In the eighteenth and early nineteenth centuries, recipes for making soy sauce at home appeared in English and American cookbooks. Since soybeans were not widely available, these recipes used local ingredients such as mushrooms, walnuts, and fish...

Tomato was another popular ingredient for making American "soy" sauce... The names for these varying sauces were "ketchups," or "catch-ups," or "catsups," derived from the Indonesian word for soy sauce: ketjap.

Eight Flavors by  (Page 124)

ketchup is soy sauce????????????????

@mouse most people from the US only know of Japanese/Chinese soy sauce, which is always salty. but in Indonesia their sweet soy sauce (kecap manis) is equally if not more common than salty soy sauce (kecap asin). it's closer to Thai oyster sauce in taste and consistency.

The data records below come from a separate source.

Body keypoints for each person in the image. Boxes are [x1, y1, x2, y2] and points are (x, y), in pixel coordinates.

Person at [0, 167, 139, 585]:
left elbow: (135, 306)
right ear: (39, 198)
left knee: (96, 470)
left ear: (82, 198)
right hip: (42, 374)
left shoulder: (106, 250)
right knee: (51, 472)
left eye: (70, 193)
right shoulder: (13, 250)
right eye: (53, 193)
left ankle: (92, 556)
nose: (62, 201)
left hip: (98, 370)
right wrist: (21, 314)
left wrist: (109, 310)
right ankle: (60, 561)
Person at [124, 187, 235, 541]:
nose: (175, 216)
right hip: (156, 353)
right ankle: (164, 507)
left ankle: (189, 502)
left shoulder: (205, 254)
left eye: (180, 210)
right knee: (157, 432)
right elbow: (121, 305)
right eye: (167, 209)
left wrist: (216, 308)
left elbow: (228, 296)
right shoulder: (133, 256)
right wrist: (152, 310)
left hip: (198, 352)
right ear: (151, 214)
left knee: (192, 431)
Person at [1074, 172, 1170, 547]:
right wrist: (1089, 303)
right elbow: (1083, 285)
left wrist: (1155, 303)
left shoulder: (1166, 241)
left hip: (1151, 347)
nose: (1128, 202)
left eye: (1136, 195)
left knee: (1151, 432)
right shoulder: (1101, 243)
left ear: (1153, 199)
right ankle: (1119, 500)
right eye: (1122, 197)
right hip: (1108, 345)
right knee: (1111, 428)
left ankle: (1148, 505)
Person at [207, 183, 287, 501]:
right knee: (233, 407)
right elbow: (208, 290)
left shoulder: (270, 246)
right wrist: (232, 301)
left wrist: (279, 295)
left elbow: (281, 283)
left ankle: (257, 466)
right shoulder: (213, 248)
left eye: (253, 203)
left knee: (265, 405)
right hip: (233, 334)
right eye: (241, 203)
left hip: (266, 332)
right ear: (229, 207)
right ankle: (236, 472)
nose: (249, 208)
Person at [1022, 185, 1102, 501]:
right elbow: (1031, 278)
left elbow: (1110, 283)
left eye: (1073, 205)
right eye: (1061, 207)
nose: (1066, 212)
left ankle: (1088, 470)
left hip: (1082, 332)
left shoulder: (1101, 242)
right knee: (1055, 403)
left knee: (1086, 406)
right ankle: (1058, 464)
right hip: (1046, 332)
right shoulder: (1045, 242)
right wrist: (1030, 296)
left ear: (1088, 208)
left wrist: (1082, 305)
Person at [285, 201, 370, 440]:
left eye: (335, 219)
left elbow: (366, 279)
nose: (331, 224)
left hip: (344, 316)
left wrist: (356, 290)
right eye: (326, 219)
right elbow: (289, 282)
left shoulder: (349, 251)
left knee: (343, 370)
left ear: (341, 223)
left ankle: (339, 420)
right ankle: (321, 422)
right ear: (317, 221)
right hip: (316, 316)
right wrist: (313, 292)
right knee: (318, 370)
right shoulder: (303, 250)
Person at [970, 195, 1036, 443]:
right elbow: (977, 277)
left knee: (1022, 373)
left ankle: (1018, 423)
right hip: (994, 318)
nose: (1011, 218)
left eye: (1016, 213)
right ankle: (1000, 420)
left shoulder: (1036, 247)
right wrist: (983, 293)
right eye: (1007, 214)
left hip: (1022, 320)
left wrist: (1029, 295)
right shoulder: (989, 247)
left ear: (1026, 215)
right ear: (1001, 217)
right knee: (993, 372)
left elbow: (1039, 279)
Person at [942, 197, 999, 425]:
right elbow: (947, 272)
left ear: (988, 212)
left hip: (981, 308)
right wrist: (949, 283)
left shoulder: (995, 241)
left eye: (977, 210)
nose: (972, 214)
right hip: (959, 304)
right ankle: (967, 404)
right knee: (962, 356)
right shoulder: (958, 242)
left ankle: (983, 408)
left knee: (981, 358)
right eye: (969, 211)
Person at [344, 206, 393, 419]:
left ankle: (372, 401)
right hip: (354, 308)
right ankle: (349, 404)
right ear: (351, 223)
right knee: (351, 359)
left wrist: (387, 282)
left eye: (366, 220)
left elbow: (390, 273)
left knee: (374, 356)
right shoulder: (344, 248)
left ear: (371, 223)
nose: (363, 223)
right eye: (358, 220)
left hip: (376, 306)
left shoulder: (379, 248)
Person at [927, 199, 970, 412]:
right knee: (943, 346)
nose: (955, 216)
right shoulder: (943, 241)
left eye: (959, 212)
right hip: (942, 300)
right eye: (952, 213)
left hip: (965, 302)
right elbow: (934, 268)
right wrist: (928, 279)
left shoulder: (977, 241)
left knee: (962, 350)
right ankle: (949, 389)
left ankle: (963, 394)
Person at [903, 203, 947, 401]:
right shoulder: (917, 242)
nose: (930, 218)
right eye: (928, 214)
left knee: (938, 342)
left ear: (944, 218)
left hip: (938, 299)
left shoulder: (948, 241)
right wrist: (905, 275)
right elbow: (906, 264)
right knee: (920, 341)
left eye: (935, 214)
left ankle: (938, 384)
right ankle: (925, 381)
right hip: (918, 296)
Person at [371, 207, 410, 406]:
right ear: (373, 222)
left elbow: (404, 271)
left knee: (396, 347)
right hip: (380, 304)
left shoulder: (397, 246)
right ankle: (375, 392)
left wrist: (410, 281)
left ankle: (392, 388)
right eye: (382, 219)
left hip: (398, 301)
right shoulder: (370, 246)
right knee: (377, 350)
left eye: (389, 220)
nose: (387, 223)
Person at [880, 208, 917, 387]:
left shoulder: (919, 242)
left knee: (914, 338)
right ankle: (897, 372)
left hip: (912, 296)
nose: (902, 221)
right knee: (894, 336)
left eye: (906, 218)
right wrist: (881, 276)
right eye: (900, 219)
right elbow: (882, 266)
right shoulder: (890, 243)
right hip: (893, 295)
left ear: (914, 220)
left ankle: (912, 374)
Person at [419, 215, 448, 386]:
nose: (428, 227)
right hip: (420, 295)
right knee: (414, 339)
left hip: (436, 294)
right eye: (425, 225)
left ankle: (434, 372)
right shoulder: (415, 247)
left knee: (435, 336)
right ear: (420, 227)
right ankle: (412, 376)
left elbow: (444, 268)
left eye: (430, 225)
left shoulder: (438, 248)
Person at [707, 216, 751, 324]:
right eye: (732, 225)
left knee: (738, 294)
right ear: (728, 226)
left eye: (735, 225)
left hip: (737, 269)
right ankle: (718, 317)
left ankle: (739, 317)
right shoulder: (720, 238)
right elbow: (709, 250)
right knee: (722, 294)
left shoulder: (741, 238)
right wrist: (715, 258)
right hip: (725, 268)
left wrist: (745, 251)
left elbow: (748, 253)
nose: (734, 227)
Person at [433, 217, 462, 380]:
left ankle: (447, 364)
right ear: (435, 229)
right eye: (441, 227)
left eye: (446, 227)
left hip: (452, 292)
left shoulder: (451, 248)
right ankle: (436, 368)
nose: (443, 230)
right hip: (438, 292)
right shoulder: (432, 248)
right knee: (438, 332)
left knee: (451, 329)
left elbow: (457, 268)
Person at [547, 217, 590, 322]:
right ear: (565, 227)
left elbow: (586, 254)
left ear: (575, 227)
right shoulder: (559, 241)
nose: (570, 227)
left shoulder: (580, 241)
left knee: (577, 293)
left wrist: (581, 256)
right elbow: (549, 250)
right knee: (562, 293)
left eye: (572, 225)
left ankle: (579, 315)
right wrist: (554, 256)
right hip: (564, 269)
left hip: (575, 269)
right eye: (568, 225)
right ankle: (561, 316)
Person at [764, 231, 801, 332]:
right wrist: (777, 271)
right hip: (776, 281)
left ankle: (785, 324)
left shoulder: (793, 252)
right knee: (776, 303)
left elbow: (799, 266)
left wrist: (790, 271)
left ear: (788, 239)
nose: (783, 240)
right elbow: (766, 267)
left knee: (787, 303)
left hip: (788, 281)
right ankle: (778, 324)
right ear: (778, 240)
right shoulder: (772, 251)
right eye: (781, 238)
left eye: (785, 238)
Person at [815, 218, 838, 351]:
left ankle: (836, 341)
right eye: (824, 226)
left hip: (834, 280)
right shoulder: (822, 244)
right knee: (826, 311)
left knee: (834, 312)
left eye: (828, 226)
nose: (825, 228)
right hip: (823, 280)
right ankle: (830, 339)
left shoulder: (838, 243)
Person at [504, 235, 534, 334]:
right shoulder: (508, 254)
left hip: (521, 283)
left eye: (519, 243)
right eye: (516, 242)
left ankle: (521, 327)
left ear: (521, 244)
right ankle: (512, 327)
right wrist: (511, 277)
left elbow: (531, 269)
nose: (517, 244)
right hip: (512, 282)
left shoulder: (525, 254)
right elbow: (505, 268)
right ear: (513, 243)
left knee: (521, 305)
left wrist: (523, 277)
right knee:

@technomancy @mouse Lots of fermentations are controlled (well, *selected*, really) by salt, so it would make sense that many of these savory sauces would be salty.

I wonder if the heavy use of sugar in kecap manis plays a similar role as salt by lowering the water activity (in the same way that jams are moderately shelf stable).

Does it have much sourness to it? I'm wondering if there's much in the way of lactic acid production.

@technomancy @mouse OK, yeah, from Wikipedia: « Aspergillus wentii is moderately xerophile, able to tolerate very dry conditions with low water activity (with an a_W of 0.73–0.79 for growth and germination). »

And recipes I find for a "quick" version of it show about half and half water to sugar, so that probably answers that.